Set out every line of the records below as a numbered list. Skip blank lines and leave the pictures out.

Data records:
>> Start

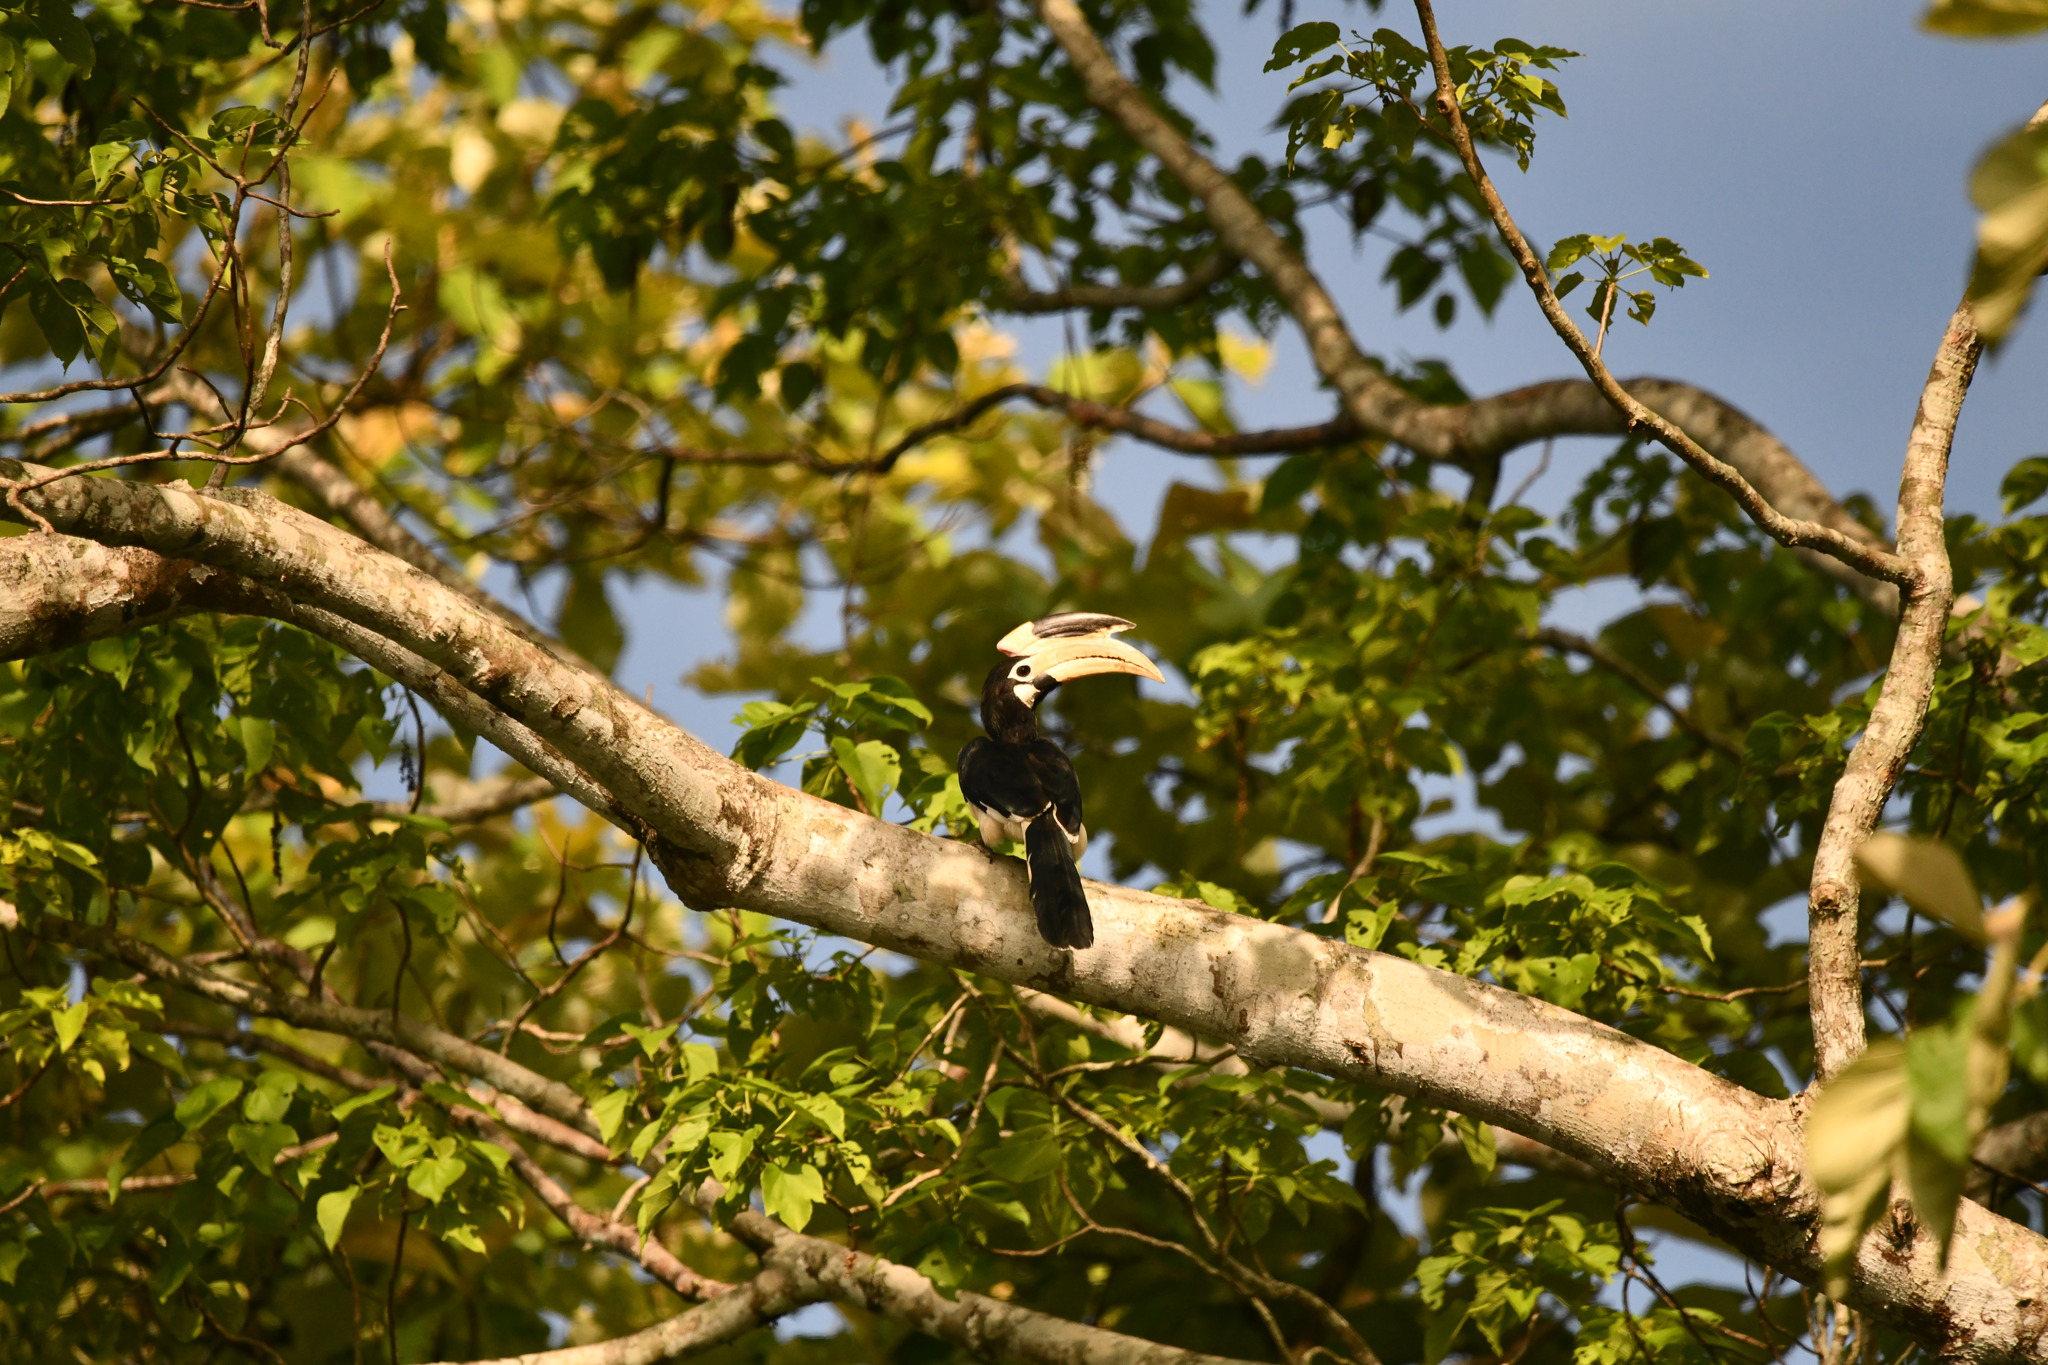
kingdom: Animalia
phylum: Chordata
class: Aves
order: Bucerotiformes
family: Bucerotidae
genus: Anthracoceros
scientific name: Anthracoceros coronatus
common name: Malabar pied hornbill
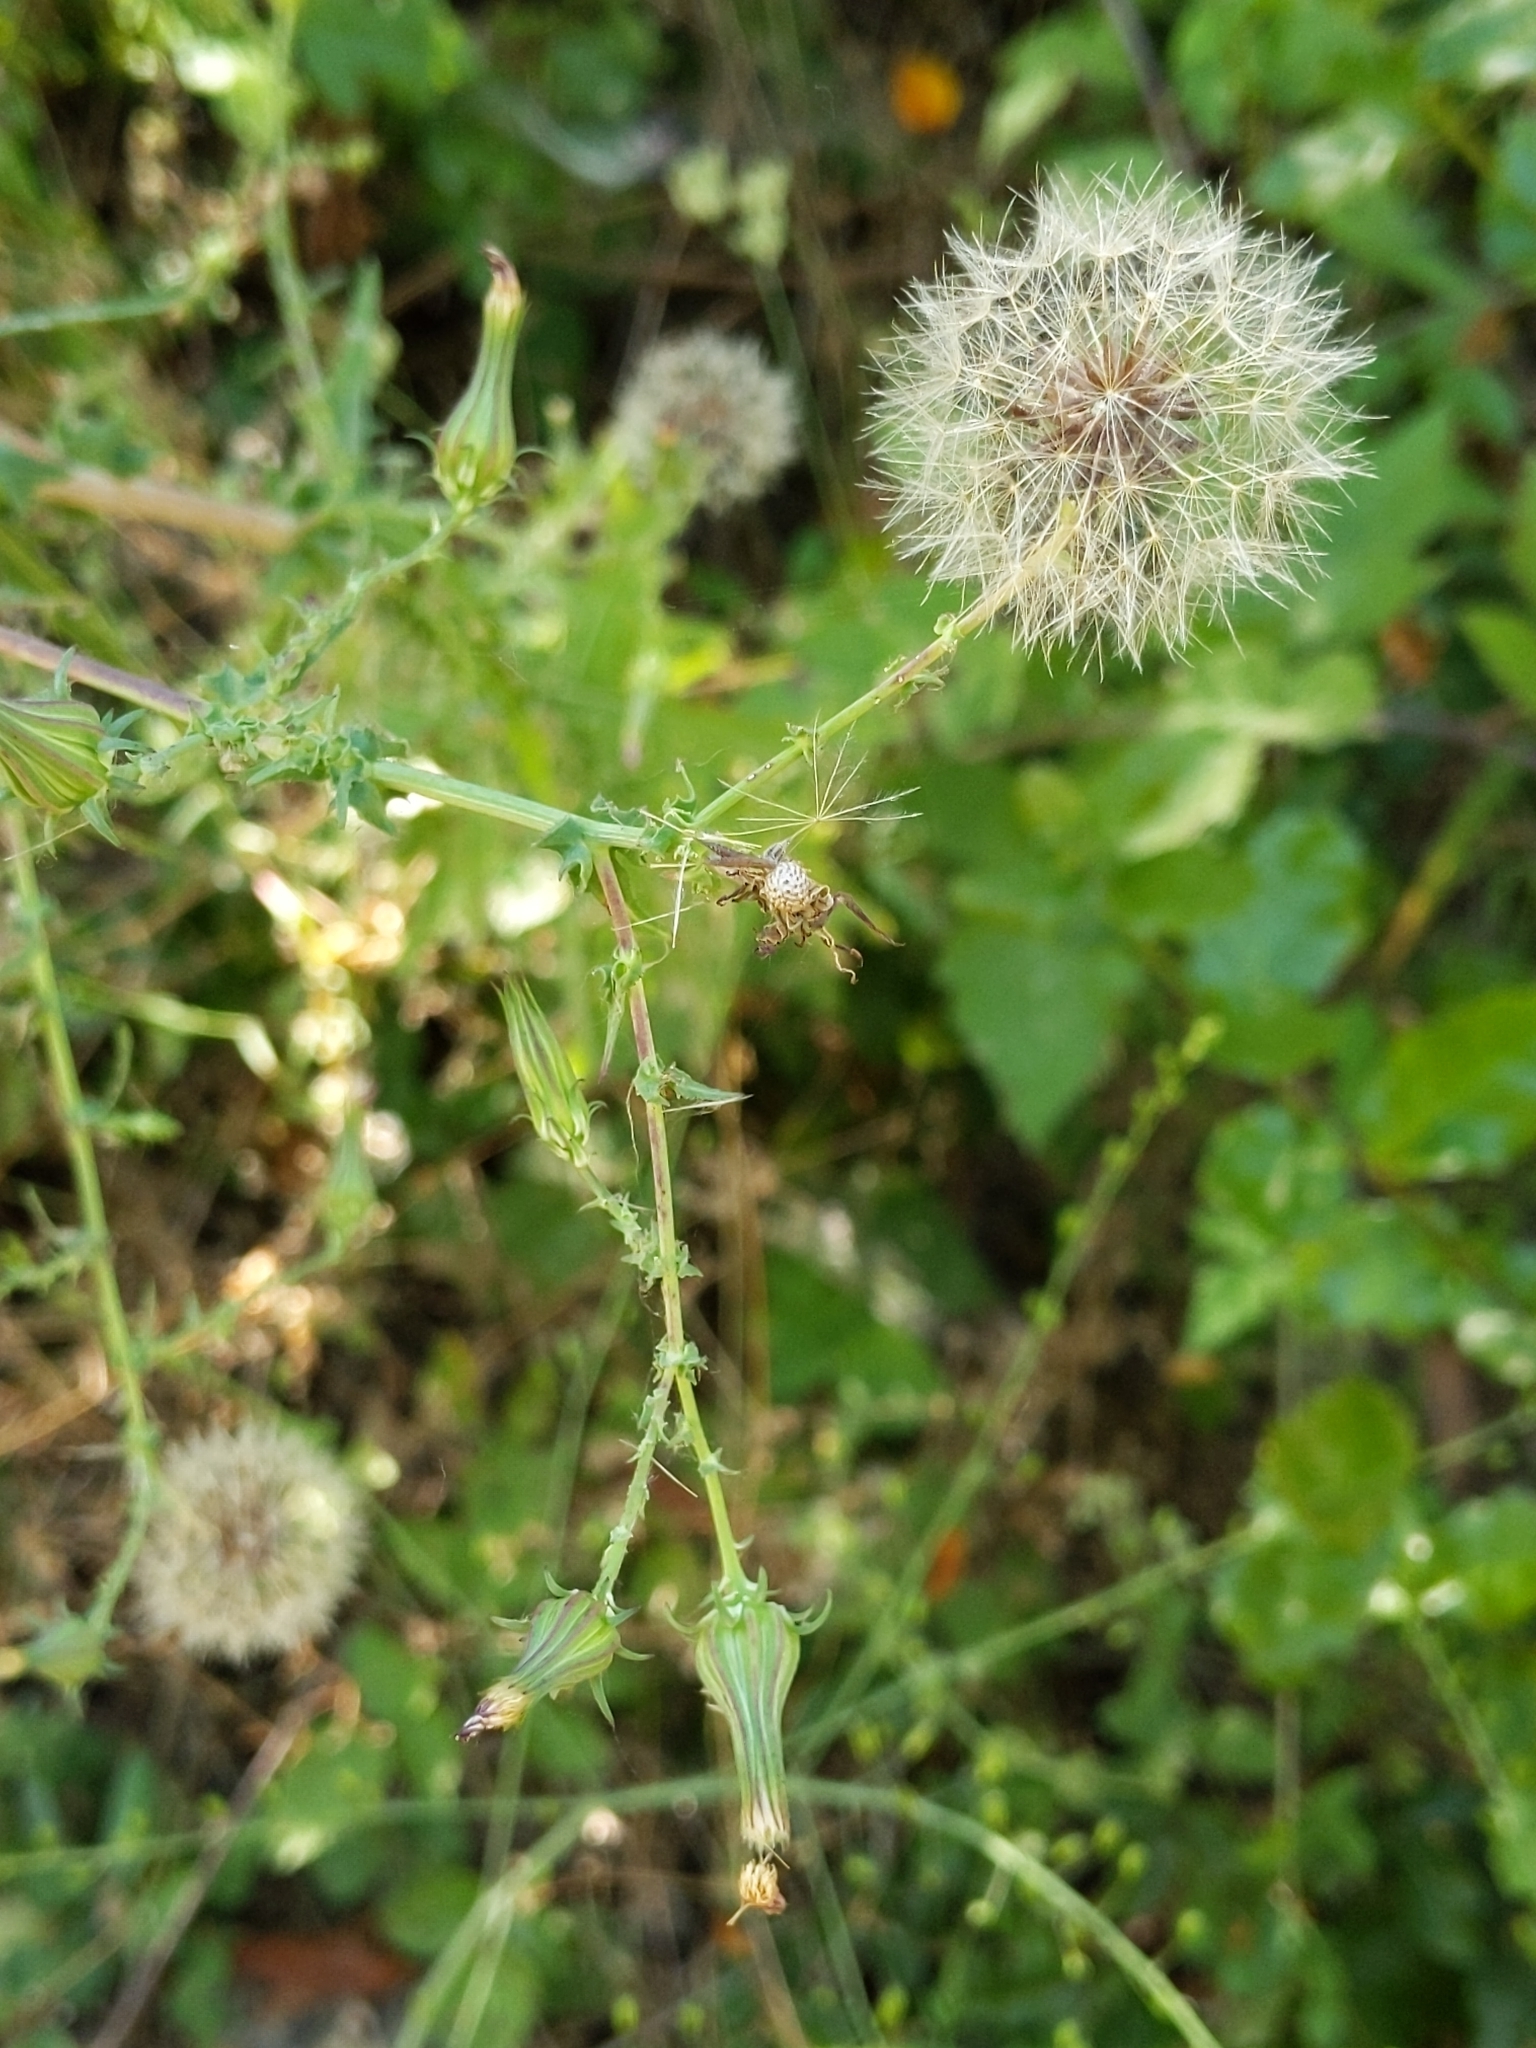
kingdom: Plantae
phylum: Tracheophyta
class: Magnoliopsida
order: Asterales
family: Asteraceae
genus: Rafinesquia
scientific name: Rafinesquia californica
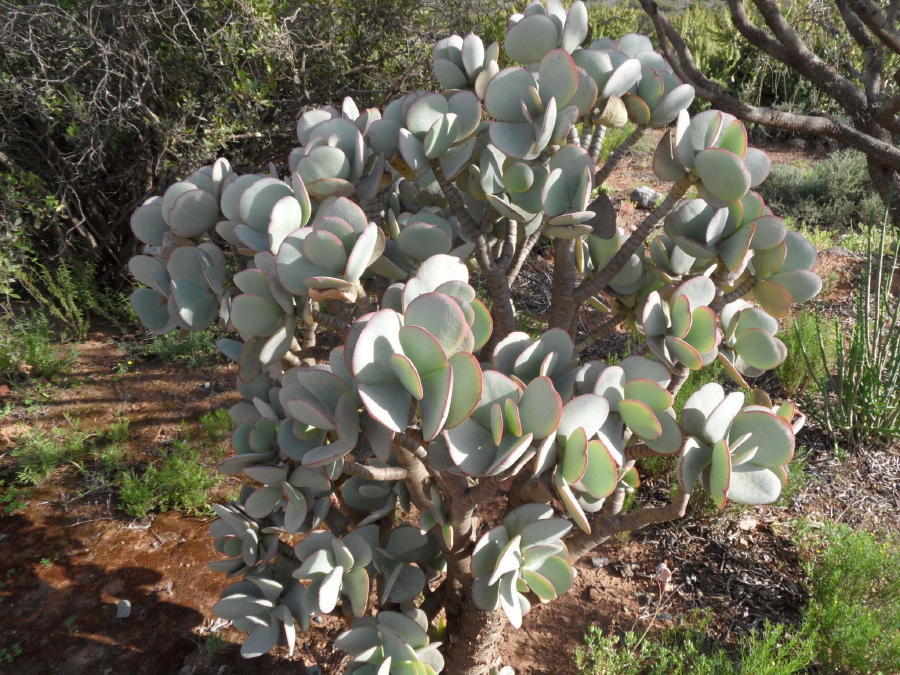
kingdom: Plantae
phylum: Tracheophyta
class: Magnoliopsida
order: Saxifragales
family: Crassulaceae
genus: Crassula
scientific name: Crassula arborescens
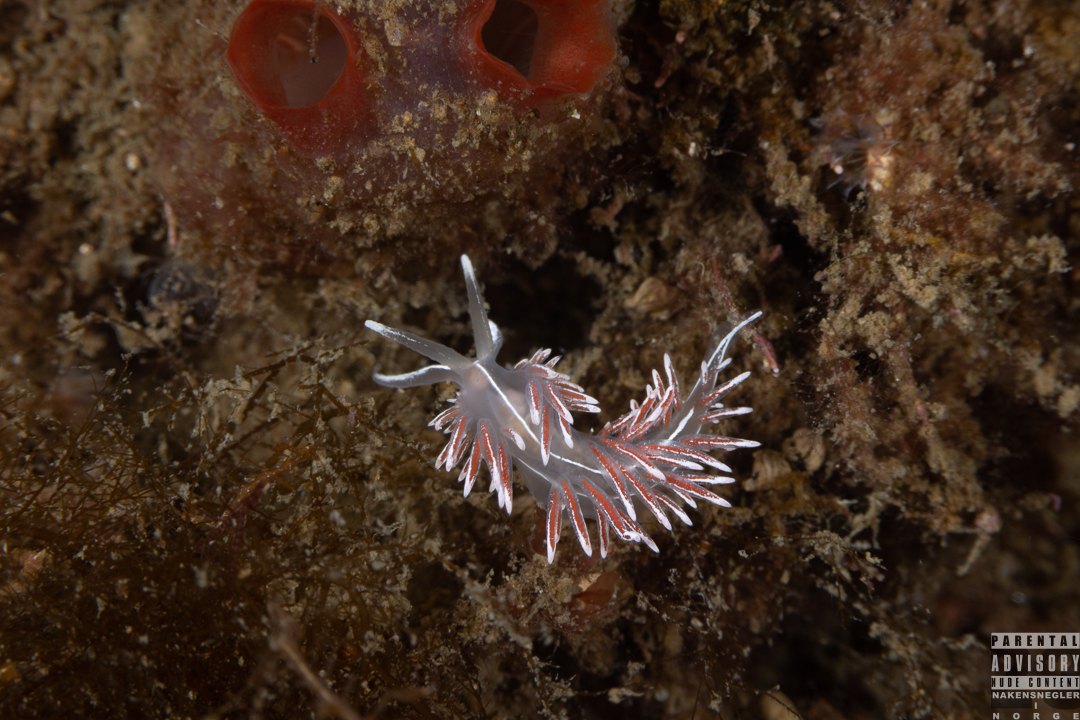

>> End

**REPLY**
1. kingdom: Animalia
2. phylum: Chordata
3. class: Aves
4. order: Bucerotiformes
5. family: Bucerotidae
6. genus: Anthracoceros
7. scientific name: Anthracoceros coronatus
8. common name: Malabar pied hornbill
9. kingdom: Plantae
10. phylum: Tracheophyta
11. class: Magnoliopsida
12. order: Asterales
13. family: Asteraceae
14. genus: Rafinesquia
15. scientific name: Rafinesquia californica
16. kingdom: Plantae
17. phylum: Tracheophyta
18. class: Magnoliopsida
19. order: Saxifragales
20. family: Crassulaceae
21. genus: Crassula
22. scientific name: Crassula arborescens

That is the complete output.